_EXTRACTED RECORDS:_

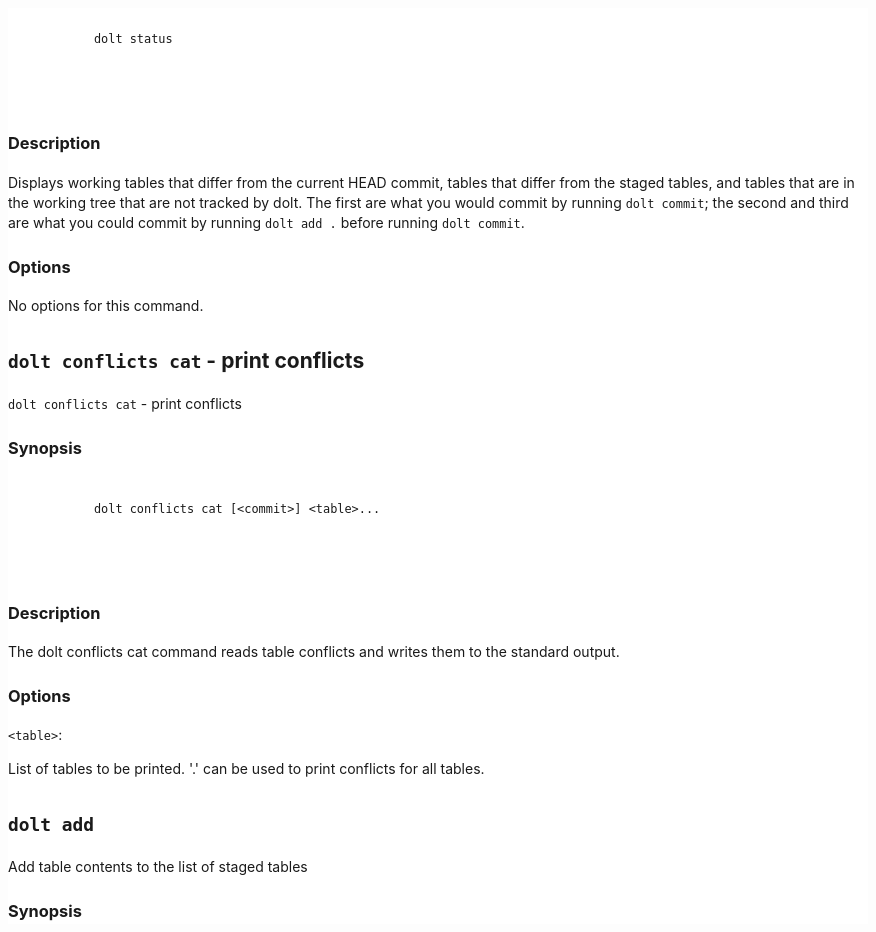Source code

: <div class="gatsby-highlight" data-language="text">
	<pre class="language-text">
		<code class="language-text">
			dolt status <br />
		</code>
	</pre>
</div>



### Description
Displays working tables that differ from the current HEAD commit, tables that differ from the staged tables, and tables that are in the working tree that are not tracked by dolt. The first are what you would commit by running `dolt commit`; the second and third are what you could commit by running `dolt add .` before running `dolt commit`.

### Options
No options for this command.


## `dolt conflicts cat` - print conflicts
`dolt conflicts cat` - print conflicts



### Synopsis

<div class="gatsby-highlight" data-language="text">
	<pre class="language-text">
		<code class="language-text">
			dolt conflicts cat [&lt;commit&gt;] &lt;table&gt;...<br />
		</code>
	</pre>
</div>



### Description
The dolt conflicts cat command reads table conflicts and writes them to the standard output.

### Options
`<table>`:

List of tables to be printed. '.' can be used to print conflicts for all tables.




## `dolt add`
Add table contents to the list of staged tables



### Synopsis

_REQUEST:_
Which lines in the records above contain the word "dolt"? Pull out each of those lines and copy it in full.

_SOLUTION:_
			dolt status <br />
Displays working tables that differ from the current HEAD commit, tables that differ from the staged tables, and tables that are in the working tree that are not tracked by dolt. The first are what you would commit by running `dolt commit`; the second and third are what you could commit by running `dolt add .` before running `dolt commit`.
## `dolt conflicts cat` - print conflicts
`dolt conflicts cat` - print conflicts
			dolt conflicts cat [&lt;commit&gt;] &lt;table&gt;...<br />
The dolt conflicts cat command reads table conflicts and writes them to the standard output.
## `dolt add`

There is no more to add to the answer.